__Texto fornecido__.

Esses institutos desprisionalizadores reduzem as hipóteses de aplicação da pena
privativa de liberdade em relação a determinadas pessoas, como é o caso dos condutores de veículo
e dos autores de condutas praticadas sem violência ou grave ameaça à pessoa, que, em regra, são
beneficiados pela substituição da pena privativa de liberdade por outras modalidades punitivas, de
modo a que as vagas nos estabelecimentos prisionais sejam direcionadas para outros condenados,
sobretudo aos reincidentes em crimes dolosos, em relação aos quais prepondera o uso da pena de
prisão.

4.3 As possibilidades de reprogramação histórica do direito penal

Esse olhar para o passado e a reconstrução das condições que propiciaram as


transformações históricas já ocorridas nas sanções penais possibilitam não somente a visualização
das tendências dessas transformações e das condições que as favoreceram mas, também, das
transformações que são possíveis e viáveis no campo das ideias, da legislação penal e das práticas
punitivas, e daquelas que, se propostas, estarão na contramão dessas tendências.

__Enunciado da tarefa__. Dê prosseguimento ao texto sobre as sanções penais, começando logo após a última frase apresentada. As linhas abaixo são um material à parte, sem relação com o texto sobre as sanções penais.

__Dados disponíveis__.
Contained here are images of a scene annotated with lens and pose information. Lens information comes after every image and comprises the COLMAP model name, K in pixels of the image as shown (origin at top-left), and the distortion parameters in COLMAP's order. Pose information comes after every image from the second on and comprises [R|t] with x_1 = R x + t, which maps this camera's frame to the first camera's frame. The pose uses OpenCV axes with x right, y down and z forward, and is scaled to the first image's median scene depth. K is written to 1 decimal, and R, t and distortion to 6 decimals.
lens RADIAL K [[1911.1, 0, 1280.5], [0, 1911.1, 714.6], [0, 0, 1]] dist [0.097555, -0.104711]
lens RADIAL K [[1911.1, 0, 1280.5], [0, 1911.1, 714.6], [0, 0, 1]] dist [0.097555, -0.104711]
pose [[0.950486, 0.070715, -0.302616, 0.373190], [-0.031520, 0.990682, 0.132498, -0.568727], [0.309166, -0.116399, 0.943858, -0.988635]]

__Espaço para resposta__.
Dito de outra forma, se é possível constatar, por um lado, uma tendência à abolição ou à
minimização do uso da pena de morte, das penas corporais e da prisão perpétua em diversos países
ocidentais, por força das condições políticas, filosóficas, sociológicas e econômicas desses países, a
propositura do retorno dessas espécies de sanções não poderá deixar de levar em consideração essas
condições. Por outro lado, se a história da programação normativa internacional retrata um estímulo
à abolição dessas práticas punitivas, qualquer alteração legislativa interna contrária seria uma
afronta a essa tendência normativa. Não é por acaso que, Eugenio Raúl Zaffaroni, Professor de
Direito Penal da Universidade de Buenos Aires e Juiz da Corte Interamericana de Direitos
Humanos, no prólogo da obra "Matrizes Ibéricas do Sistema Penal Brasileiro - I", escrita por Nilo
Batista, afirmou que "o único modo de poder arriscar algum prognóstico sobre o destino do poder
punitivo é a reflexão sobre as condições em que se originou e se desenvolveu, junto a um
diagnóstico muito claro das circunstâncias presentes e de sua projeção imediata". (ZAFFARONI,
2000, p. 14).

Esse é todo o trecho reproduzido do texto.